I was struck by a brief conversation with a colleague, Andrea Kourafakas, who had spent 10 years as Director of HR at Envirotrak. She was leaving for another job - which wasn't the surprising part.
What was surprising was that the CEO sent an email letting staff know Andrea was leaving and how valuable and instrumental she had been in growing the business. When telling this story, she was still amazed to learn about the positive impact she had and how valued she truly was.
Her manager was a stoic, man of few words type and she had no idea he thought so highly of her contributions. Andrea said, "Had I known I probably would have stayed."
Employees value feedback
People want to know two things: "What is expected of me?" and "how am I doing against these expectations?" As a manager, do the most valued employees know how much you appreciate their contributions? Are there blind spots relating to what they do well and should be aware of? On the flipside, when an employee's behavior is off-target, have they been redirected?
While most managers think they are having conversations about performance, the truth usually falls short. Communication typically centers on projects, status updates, issues, etc. There is a place for these conversations which are commonly referred to as one-on-ones. At a minimum, monthly one-on-ones should be scheduled and include conversation about expectations and how the employee is performing.
According to the 2013 Mercer Performance Management Survey, only 6% of managers are skilled at having candid conversations about performance. Managers want to do the right thing but often struggle with where to start. Employees want to know what is expected, where they stand and have opportunities to learn and grow.
Unfortunately, there's a 94% chance you'll be working for a manager who lacks the ability to provide this information on a regular basis. The good news is there is something you can do to change this dynamic.
Why some managers aren't giving employees feedback
First let's look at some of the reasons managers hold off on giving performance feedback:
- Drowning in their day-to-day workload and unable to provide guidance.
- Has not been trained to provide feedback (sometimes these skills do not come naturally, but they can be learned).
- Takes a hands-off approach to high performers assuming they're "all-set."
- Has yet to make the transition from individual contributor to a manager of people.
- Waits for performance review time to fill employees in on how they're doing.

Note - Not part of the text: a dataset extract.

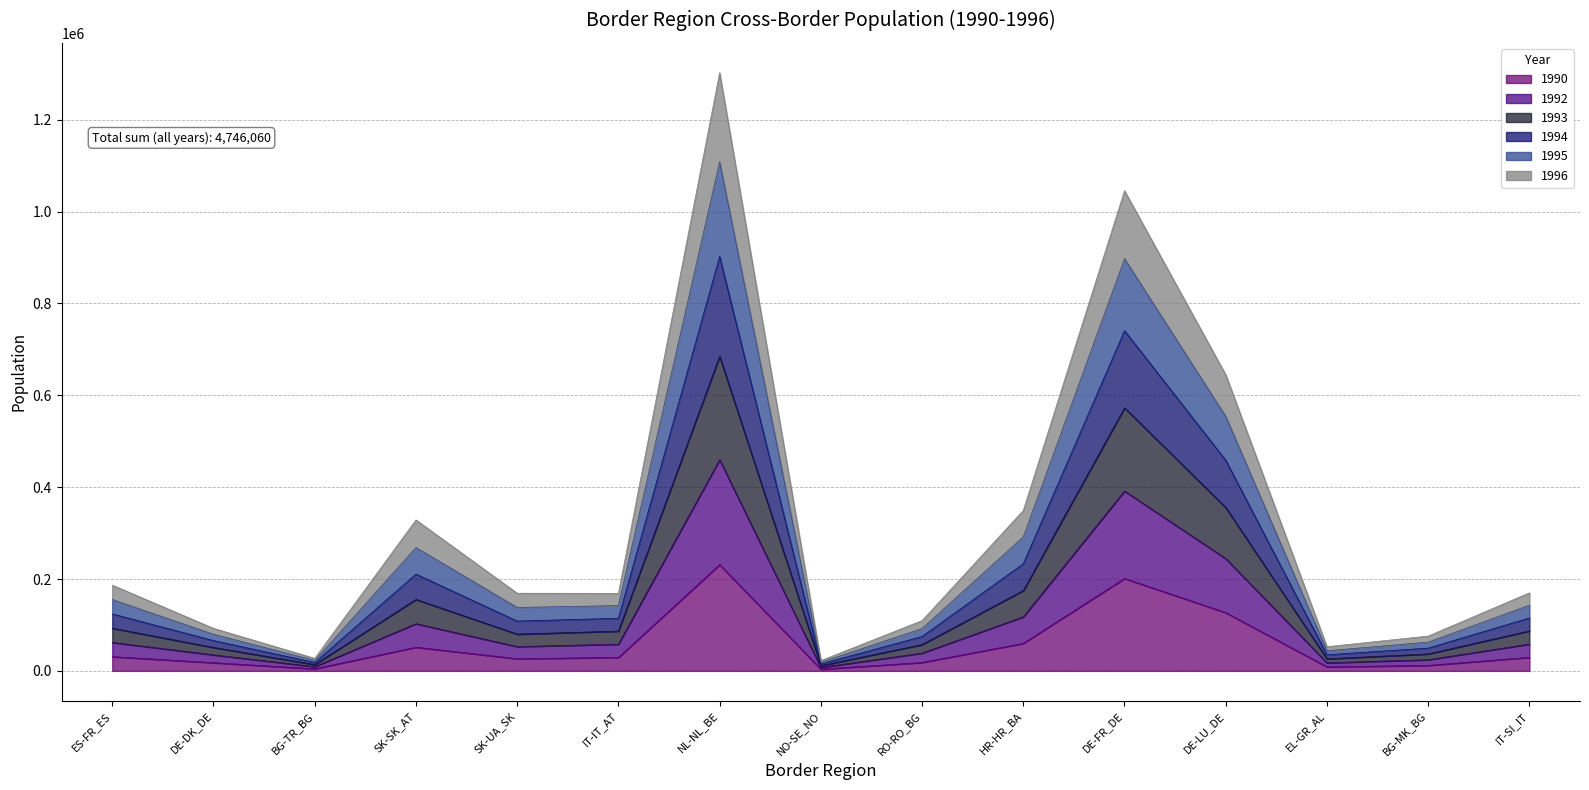

At which category is the sum across all series the highest?

NL-NL_BE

- Has an "I'll do it all" attitude versus helping others to learn, grow, and do for themselves.
- Is too nice and thinks that holding back feedback is the best option.
- The area for growth relates to a hard to quantify and discuss behavior.
Next, we must accept the inevitable: There's only a 6% chance that the managers throughout your career will provide you with candid feedback about your performance on their own. We can talk all day and protest, "But this is the manager's job!" however that's no way to take charge of developing your performance and potential. Instead, let's accept the fact that for a myriad of reasons managers cannot be solely responsible for providing the critical insights we need to grow and learn.
Getting feedback from other sources
The bright spot: Managers represent just one source of information. Key work relationships are another source. Here are some tips on how to get feedback from others to help you grow:
You Work Closely With are Sources for Insight
Team members, those we work with on a daily basis, know the most about our contributions to making the team successful. They are in a position to give meaningful feedback. Others (including peers, managers, direct reports, internal customers, etc.) can also provide us with valuable insight.
Ask the Right Questions
Learn how to ask powerful questions of managers, colleagues, and customers that provide you with insightful, actionable responses. Taking advantage of everyday work interactions offers the best opportunities for on-the-spot insights.
Think about the people that depend upon your work - this includes your manager. Do you understand what is working and should continue and what you could do to provide more support? To find out ask these questions:
1. What's one thing I'm doing to support you that is working and I should continue with?
2. What's one way I could support you more?
3. What's one way we could work better together?
Open-up To New Insights
Asking about the "one thing" that is working and "one way" to provide even more support or work better with someone is a quick and effective way to access information that can help us learn and grow.
When Kathy Jameson asked her manager, "What are three things I'm doing well and should continue with?" and "What are three things I could do to be more effective?" his response was an enthusiastic, "Great questions."
It's not that managers aren't capable of giving feedback; it's more a matter of giving him or her opportunity to do so. And remember, your manager represents just one point of view - tap into your professional network of people who can help you learn and grow.